Return the data verbatim, without pictures.

------ Exercise material

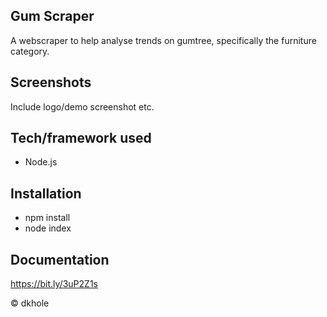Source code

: ## Gum Scraper
A webscraper to help analyse trends on gumtree, specifically the furniture category.

## Screenshots
Include logo/demo screenshot etc.

## Tech/framework used
- Node.js

## Installation
- npm install
- node index

## Documentation
https://bit.ly/3uP2Z1s

© dkhole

------------

Answer space:
Source code

: ## Gum Scraper
A webscraper to help analyse trends on gumtree, specifically the furniture category.

## Screenshots
Include logo/demo screenshot etc.

## Tech/framework used
- Node.js

## Installation
- npm install
- node index

## Documentation
https://bit.ly/3uP2Z1s

© dkhole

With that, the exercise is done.